Huge increase in capacity
So far there are 21 terminals for the import of LNG in the EU. Their capacity is 158 billion cubic meters. With the planned terminals, the total capacity would almost double. However, the existing LNG terminals are very unevenly distributed. A third is on the Iberian Peninsula, and from there there is only one pipeline connection to the rest of Europe, which is mostly busy.

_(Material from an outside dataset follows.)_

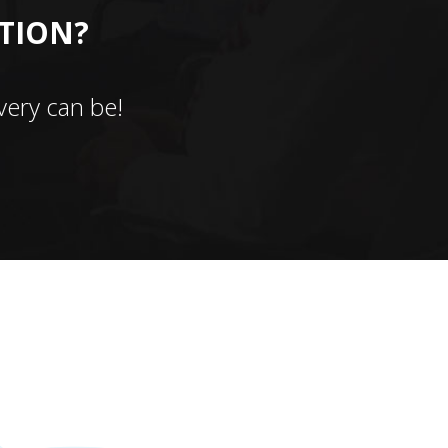
CTION?
ery can be!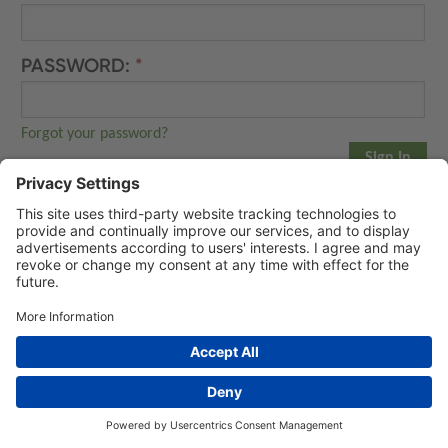
PASSWORD:
Forgot your password?
NEW ACCOUNT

“The investments planned due to concerns about short-term security of supply are clearly oversized,” warns Matthias Buck from the Berlin think tank Agora Energiewende. “The EU must coordinate better to avoid investment ruins at the expense of taxpayers.” There is a real “hype” about the construction of new terminals, says Ana Maria Jaller-Makarewicz from the American think tank Institute for Energy Economics and Financial Analysis: “Everyone just wants to build, build, build.” Even the existing platforms would only be closed on average 70 percent used. In Spain it is more like 50 percent. The country is a warning example of the consequences of oversized expansion.
Prevent unnecessary expansion
“I don’t think we will see an expansion of this magnitude,” says economist Georg Zachmann from the Brussels think tank Bruegel. Many projects are early ideas and it is likely that some of the floating terminals will ‘move on’ after the completion of fixed assets. The main problem is the timing. The EU could currently use 100 billion cubic meters of additional import capacity, since that corresponds to current Russian imports. But since LNG is expensive and the EU has to phase out gas use quickly for climate reasons, the need for imports will steadily decrease, first in electricity supply and industry, and then somewhat more slowly in households.